BACKGROUND: The standard technique of radiotherapy (RT) after breast conserving surgery (BCS) is to treat the entire breast up to a total dose of 45-50 Gy with or without tumor bed boost. The majority of local recurrences occur in close proximity to the tumor bed. Thus, the necessity of whole breast radiotherapy has been questioned, and several centers have evaluated the feasibility and efficacy of sole tumor bed irradiation. The aim of this study was to review the current status, controversies, and future prospects of tumor bed irradiation alone after breast conserving surgery.

MATERIAL AND METHODS: Published prospective trials evaluating the feasibility and efficacy of radiotherapy confined to the tumor bed following breast conserving surgery were reviewed in order to analyze treatment results.
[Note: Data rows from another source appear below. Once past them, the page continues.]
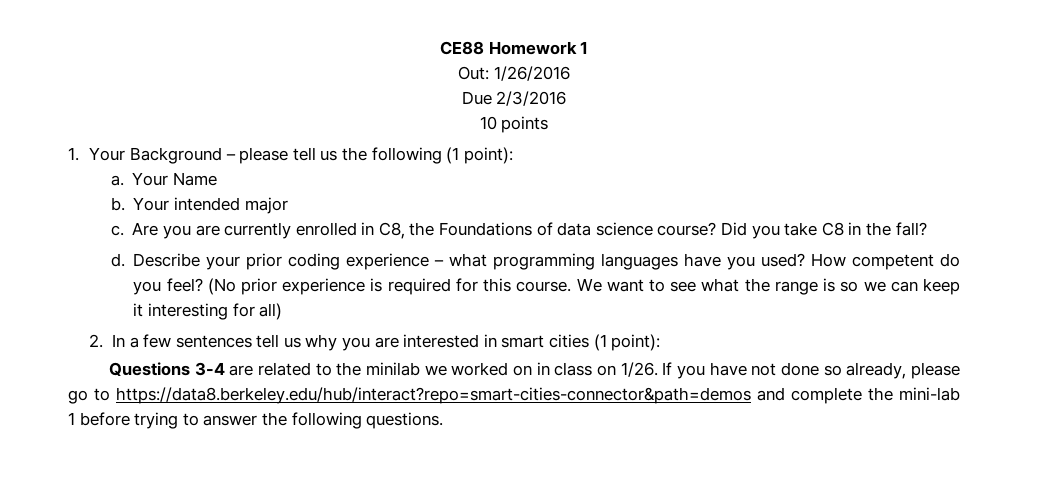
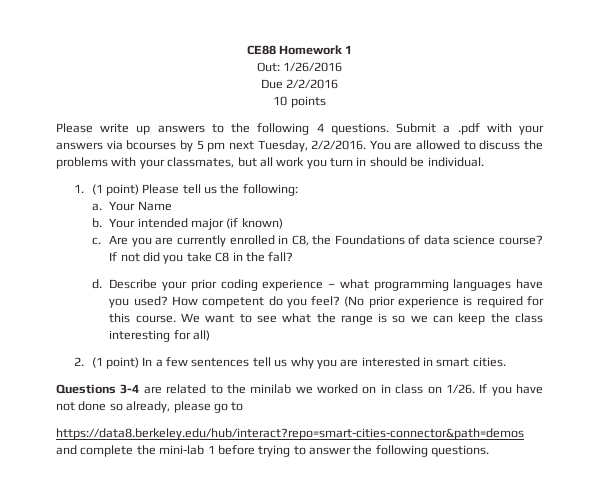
[496,91,567,106] 2/3/2016 -> [286,79,339,89] 2/2/2016
[68,147,513,164] 1. Your Background – please tell us the following (1 point): -> [56,123,544,135] [56,140,544,152] [56,157,484,169] [73,184,298,196] Please write up answers to the following 4 questions. Submit a .pdf with your answers via bcourses by 5 pm next Tuesday, 2/2/2016. You are allowed to discuss the problems with your classmates, but all work you turn in should be individual. // 1. (1 point) Please tell us the following:
(288, 205) none -> [226,218,283,229] (if known)
[721,222,748,236] Did -> [109,252,161,262] If not did
[133,303,144,317] it -> [490,313,543,323] the class
(104, 341) none -> [91,357,139,369] (1 point)
[549,334,661,351] cities (1 point): -> [472,357,506,367] cities.
(110, 394) none -> (244, 406) //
RESULTS: In three earlier studies, using tumor bed radiotherapy for unselected patients, the incidence of intra-breast relapse was reported in the range of 15.6-37%. However, in nine prospective phase I-II trials, sole brachytherapy (BT) with different dose rates, strict patient selection, and meticulous quality assurance, resulted in 95.6-100% local control rates. To date, only one phase III protocol has been initiated comparing the efficacy of tumor bed brachytherapy alone with conventional whole breast radiotherapy. The ideal extend of the planning target volume (PTV) for tumor bed radiotherapy alone has not been established yet. In most series, PTV was defined as the excision cavity with generous (1-3 cm) safety margins. Minimal requirement for PTV localization is the use of titanium clips to mark the walls of the excision cavity intraoperatively, but the combination of clip demarcation and three-dimensional (3-D) visual information obtained from cross-sectional images seems to be the best method to determine the target volume. 3-D virtual brachytherapy is also a promising method to minimize the chance of geographic miss. Recently developed techniques, such as intraoperative radiotherapy (IORT), as well as accelerated 3-D conformal external beam radiation therapy (3-D-CRT) were also found to be feasible for tumor bed radiotherapy alone.
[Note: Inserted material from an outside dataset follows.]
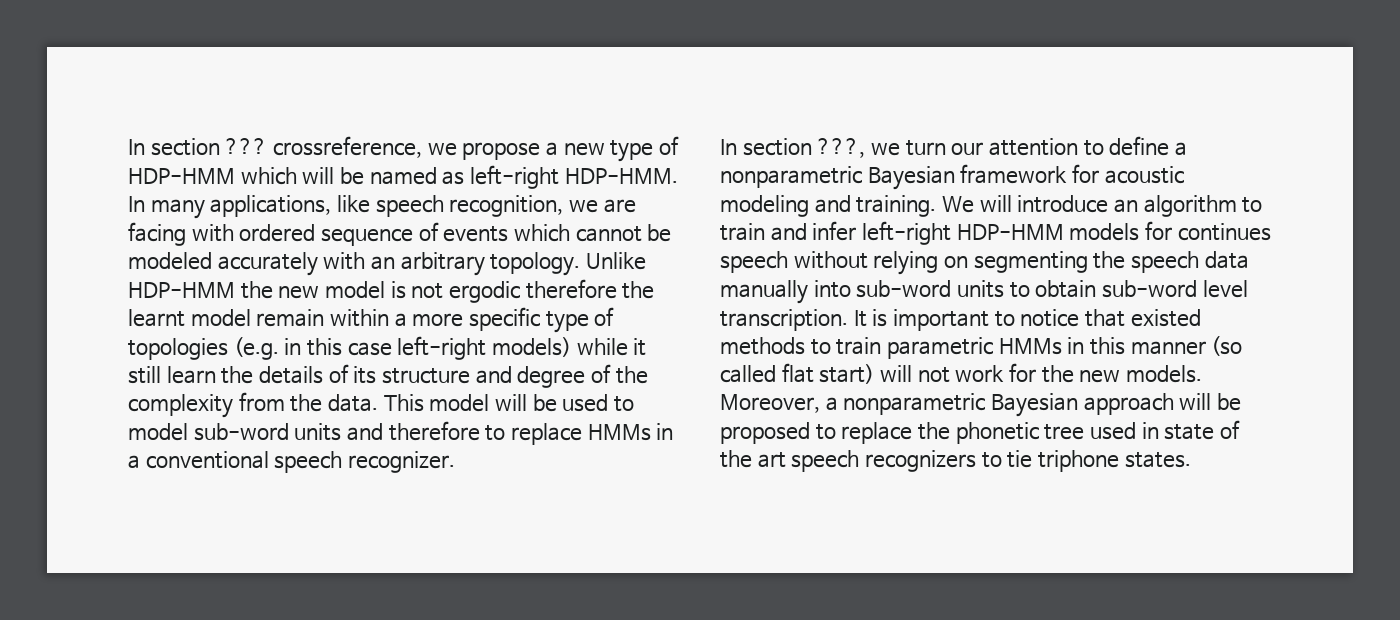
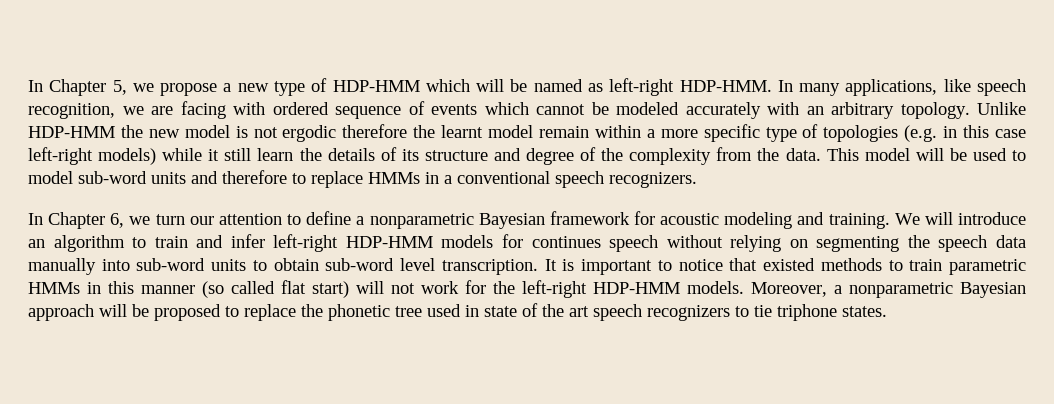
[128,136,423,158] In section ??? crossreference, -> [28,79,127,96] In Chapter 5,
[348,451,456,473] [720,138,866,158] recognizer. // In section ???, -> [609,172,697,188] [28,212,125,229] recognizers. // In Chapter 6,
[1079,370,1121,383] new -> [522,280,680,298] left-right HDP-HMM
CONCLUSIONS: In spite of the existing arguments against limiting radiotherapy to the tumor bed after breast conserving surgery, results of phase I-II studies suggest that tumor bed radiotherapy alone might be an appropriate treatment option for selected breast cancer patients. Whole breast radiotherapy remains the standard radiation modality used in the treatment of breast cancer, and brachytherapy as the sole modality should be considered as investigational. Further phase-III trials are suggested to determine the equivalence of sole tumor bed radiotherapy, compared with whole breast radiotherapy. Preliminary results with recently developed techniques (CT-image based conformal brachytherapy, 3-D virtual brachytherapy, IORT, 3-D-CRT) are promising. However, more experience is required to define whether these methods might improve outcome for patients treated with tumor bed radiotherapy alone.